■ To be done
Render every line of the material below as a Markdown table with two columns, Row and Line. Number the rows in order and leave out any blank lines.

■ Input records
····················

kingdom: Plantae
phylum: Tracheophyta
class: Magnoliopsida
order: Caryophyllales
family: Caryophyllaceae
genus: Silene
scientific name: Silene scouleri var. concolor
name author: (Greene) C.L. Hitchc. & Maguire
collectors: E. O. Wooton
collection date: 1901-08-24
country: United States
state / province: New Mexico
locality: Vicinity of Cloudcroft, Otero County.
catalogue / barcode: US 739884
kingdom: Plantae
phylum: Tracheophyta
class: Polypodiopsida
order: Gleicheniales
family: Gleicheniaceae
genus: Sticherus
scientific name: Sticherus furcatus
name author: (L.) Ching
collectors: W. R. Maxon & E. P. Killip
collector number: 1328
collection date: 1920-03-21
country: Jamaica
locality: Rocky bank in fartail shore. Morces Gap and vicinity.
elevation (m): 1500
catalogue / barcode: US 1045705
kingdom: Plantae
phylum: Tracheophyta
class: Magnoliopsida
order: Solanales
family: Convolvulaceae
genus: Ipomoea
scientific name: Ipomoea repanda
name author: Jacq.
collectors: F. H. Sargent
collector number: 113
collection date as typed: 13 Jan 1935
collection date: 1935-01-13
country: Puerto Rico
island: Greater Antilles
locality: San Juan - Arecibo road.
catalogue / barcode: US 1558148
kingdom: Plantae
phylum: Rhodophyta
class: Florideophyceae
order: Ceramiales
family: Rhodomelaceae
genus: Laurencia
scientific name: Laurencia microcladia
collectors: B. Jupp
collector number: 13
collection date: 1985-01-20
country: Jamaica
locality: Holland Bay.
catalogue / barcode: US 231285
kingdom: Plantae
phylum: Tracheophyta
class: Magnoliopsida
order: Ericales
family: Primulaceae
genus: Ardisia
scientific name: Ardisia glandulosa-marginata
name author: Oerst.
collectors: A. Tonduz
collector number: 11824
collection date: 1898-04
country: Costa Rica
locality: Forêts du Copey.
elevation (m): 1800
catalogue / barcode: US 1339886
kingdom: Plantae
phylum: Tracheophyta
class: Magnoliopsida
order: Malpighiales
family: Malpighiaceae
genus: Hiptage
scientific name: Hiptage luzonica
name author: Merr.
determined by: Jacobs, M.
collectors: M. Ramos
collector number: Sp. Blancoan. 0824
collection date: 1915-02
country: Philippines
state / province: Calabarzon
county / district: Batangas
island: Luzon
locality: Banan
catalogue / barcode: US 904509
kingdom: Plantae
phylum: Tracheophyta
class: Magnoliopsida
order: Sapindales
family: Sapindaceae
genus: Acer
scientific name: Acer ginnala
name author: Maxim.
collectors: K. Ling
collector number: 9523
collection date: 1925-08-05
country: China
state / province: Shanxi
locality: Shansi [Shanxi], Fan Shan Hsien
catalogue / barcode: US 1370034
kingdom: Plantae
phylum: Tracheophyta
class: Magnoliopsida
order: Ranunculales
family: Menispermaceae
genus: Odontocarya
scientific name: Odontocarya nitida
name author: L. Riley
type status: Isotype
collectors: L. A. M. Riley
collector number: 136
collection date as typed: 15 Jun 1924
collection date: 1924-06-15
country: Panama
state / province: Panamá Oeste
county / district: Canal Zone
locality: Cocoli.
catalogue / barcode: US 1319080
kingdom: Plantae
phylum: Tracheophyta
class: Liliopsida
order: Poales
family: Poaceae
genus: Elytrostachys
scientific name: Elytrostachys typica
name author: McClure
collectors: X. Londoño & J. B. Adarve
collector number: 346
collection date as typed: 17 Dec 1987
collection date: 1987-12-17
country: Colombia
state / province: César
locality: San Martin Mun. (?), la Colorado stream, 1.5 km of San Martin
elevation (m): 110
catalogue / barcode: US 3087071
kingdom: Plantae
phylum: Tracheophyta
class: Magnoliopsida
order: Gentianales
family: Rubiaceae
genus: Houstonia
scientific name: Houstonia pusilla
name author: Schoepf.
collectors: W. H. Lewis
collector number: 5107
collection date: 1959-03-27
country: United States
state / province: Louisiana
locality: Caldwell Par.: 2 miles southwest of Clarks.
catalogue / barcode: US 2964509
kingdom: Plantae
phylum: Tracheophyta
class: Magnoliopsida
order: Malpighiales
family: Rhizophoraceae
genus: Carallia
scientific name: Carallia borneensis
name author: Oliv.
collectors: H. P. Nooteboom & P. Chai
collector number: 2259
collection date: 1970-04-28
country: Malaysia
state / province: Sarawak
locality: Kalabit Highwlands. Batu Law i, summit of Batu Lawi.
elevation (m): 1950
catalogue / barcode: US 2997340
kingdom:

····················

■ Response
| Row | Line |
|---|---|
| 1 | kingdom: Plantae |
| 2 | phylum: Tracheophyta |
| 3 | class: Magnoliopsida |
| 4 | order: Caryophyllales |
| 5 | family: Caryophyllaceae |
| 6 | genus: Silene |
| 7 | scientific name: Silene scouleri var. concolor |
| 8 | name author: (Greene) C.L. Hitchc. & Maguire |
| 9 | collectors: E. O. Wooton |
| 10 | collection date: 1901-08-24 |
| 11 | country: United States |
| 12 | state / province: New Mexico |
| 13 | locality: Vicinity of Cloudcroft, Otero County. |
| 14 | catalogue / barcode: US 739884 |
| 15 | kingdom: Plantae |
| 16 | phylum: Tracheophyta |
| 17 | class: Polypodiopsida |
| 18 | order: Gleicheniales |
| 19 | family: Gleicheniaceae |
| 20 | genus: Sticherus |
| 21 | scientific name: Sticherus furcatus |
| 22 | name author: (L.) Ching |
| 23 | collectors: W. R. Maxon & E. P. Killip |
| 24 | collector number: 1328 |
| 25 | collection date: 1920-03-21 |
| 26 | country: Jamaica |
| 27 | locality: Rocky bank in fartail shore. Morces Gap and vicinity. |
| 28 | elevation (m): 1500 |
| 29 | catalogue / barcode: US 1045705 |
| 30 | kingdom: Plantae |
| 31 | phylum: Tracheophyta |
| 32 | class: Magnoliopsida |
| 33 | order: Solanales |
| 34 | family: Convolvulaceae |
| 35 | genus: Ipomoea |
| 36 | scientific name: Ipomoea repanda |
| 37 | name author: Jacq. |
| 38 | collectors: F. H. Sargent |
| 39 | collector number: 113 |
| 40 | collection date as typed: 13 Jan 1935 |
| 41 | collection date: 1935-01-13 |
| 42 | country: Puerto Rico |
| 43 | island: Greater Antilles |
| 44 | locality: San Juan - Arecibo road. |
| 45 | catalogue / barcode: US 1558148 |
| 46 | kingdom: Plantae |
| 47 | phylum: Rhodophyta |
| 48 | class: Florideophyceae |
| 49 | order: Ceramiales |
| 50 | family: Rhodomelaceae |
| 51 | genus: Laurencia |
| 52 | scientific name: Laurencia microcladia |
| 53 | collectors: B. Jupp |
| 54 | collector number: 13 |
| 55 | collection date: 1985-01-20 |
| 56 | country: Jamaica |
| 57 | locality: Holland Bay. |
| 58 | catalogue / barcode: US 231285 |
| 59 | kingdom: Plantae |
| 60 | phylum: Tracheophyta |
| 61 | class: Magnoliopsida |
| 62 | order: Ericales |
| 63 | family: Primulaceae |
| 64 | genus: Ardisia |
| 65 | scientific name: Ardisia glandulosa-marginata |
| 66 | name author: Oerst. |
| 67 | collectors: A. Tonduz |
| 68 | collector number: 11824 |
| 69 | collection date: 1898-04 |
| 70 | country: Costa Rica |
| 71 | locality: Forêts du Copey. |
| 72 | elevation (m): 1800 |
| 73 | catalogue / barcode: US 1339886 |
| 74 | kingdom: Plantae |
| 75 | phylum: Tracheophyta |
| 76 | class: Magnoliopsida |
| 77 | order: Malpighiales |
| 78 | family: Malpighiaceae |
| 79 | genus: Hiptage |
| 80 | scientific name: Hiptage luzonica |
| 81 | name author: Merr. |
| 82 | determined by: Jacobs, M. |
| 83 | collectors: M. Ramos |
| 84 | collector number: Sp. Blancoan. 0824 |
| 85 | collection date: 1915-02 |
| 86 | country: Philippines |
| 87 | state / province: Calabarzon |
| 88 | county / district: Batangas |
| 89 | island: Luzon |
| 90 | locality: Banan |
| 91 | catalogue / barcode: US 904509 |
| 92 | kingdom: Plantae |
| 93 | phylum: Tracheophyta |
| 94 | class: Magnoliopsida |
| 95 | order: Sapindales |
| 96 | family: Sapindaceae |
| 97 | genus: Acer |
| 98 | scientific name: Acer ginnala |
| 99 | name author: Maxim. |
| 100 | collectors: K. Ling |
| 101 | collector number: 9523 |
| 102 | collection date: 1925-08-05 |
| 103 | country: China |
| 104 | state / province: Shanxi |
| 105 | locality: Shansi [Shanxi], Fan Shan Hsien |
| 106 | catalogue / barcode: US 1370034 |
| 107 | kingdom: Plantae |
| 108 | phylum: Tracheophyta |
| 109 | class: Magnoliopsida |
| 110 | order: Ranunculales |
| 111 | family: Menispermaceae |
| 112 | genus: Odontocarya |
| 113 | scientific name: Odontocarya nitida |
| 114 | name author: L. Riley |
| 115 | type status: Isotype |
| 116 | collectors: L. A. M. Riley |
| 117 | collector number: 136 |
| 118 | collection date as typed: 15 Jun 1924 |
| 119 | collection date: 1924-06-15 |
| 120 | country: Panama |
| 121 | state / province: Panamá Oeste |
| 122 | county / district: Canal Zone |
| 123 | locality: Cocoli. |
| 124 | catalogue / barcode: US 1319080 |
| 125 | kingdom: Plantae |
| 126 | phylum: Tracheophyta |
| 127 | class: Liliopsida |
| 128 | order: Poales |
| 129 | family: Poaceae |
| 130 | genus: Elytrostachys |
| 131 | scientific name: Elytrostachys typica |
| 132 | name author: McClure |
| 133 | collectors: X. Londoño & J. B. Adarve |
| 134 | collector number: 346 |
| 135 | collection date as typed: 17 Dec 1987 |
| 136 | collection date: 1987-12-17 |
| 137 | country: Colombia |
| 138 | state / province: César |
| 139 | locality: San Martin Mun. (?), la Colorado stream, 1.5 km of San Martin |
| 140 | elevation (m): 110 |
| 141 | catalogue / barcode: US 3087071 |
| 142 | kingdom: Plantae |
| 143 | phylum: Tracheophyta |
| 144 | class: Magnoliopsida |
| 145 | order: Gentianales |
| 146 | family: Rubiaceae |
| 147 | genus: Houstonia |
| 148 | scientific name: Houstonia pusilla |
| 149 | name author: Schoepf. |
| 150 | collectors: W. H. Lewis |
| 151 | collector number: 5107 |
| 152 | collection date: 1959-03-27 |
| 153 | country: United States |
| 154 | state / province: Louisiana |
| 155 | locality: Caldwell Par.: 2 miles southwest of Clarks. |
| 156 | catalogue / barcode: US 2964509 |
| 157 | kingdom: Plantae |
| 158 | phylum: Tracheophyta |
| 159 | class: Magnoliopsida |
| 160 | order: Malpighiales |
| 161 | family: Rhizophoraceae |
| 162 | genus: Carallia |
| 163 | scientific name: Carallia borneensis |
| 164 | name author: Oliv. |
| 165 | collectors: H. P. Nooteboom & P. Chai |
| 166 | collector number: 2259 |
| 167 | collection date: 1970-04-28 |
| 168 | country: Malaysia |
| 169 | state / province: Sarawak |
| 170 | locality: Kalabit Highwlands. Batu Law i, summit of Batu Lawi. |
| 171 | elevation (m): 1950 |
| 172 | catalogue / barcode: US 2997340 |
| 173 | kingdom: |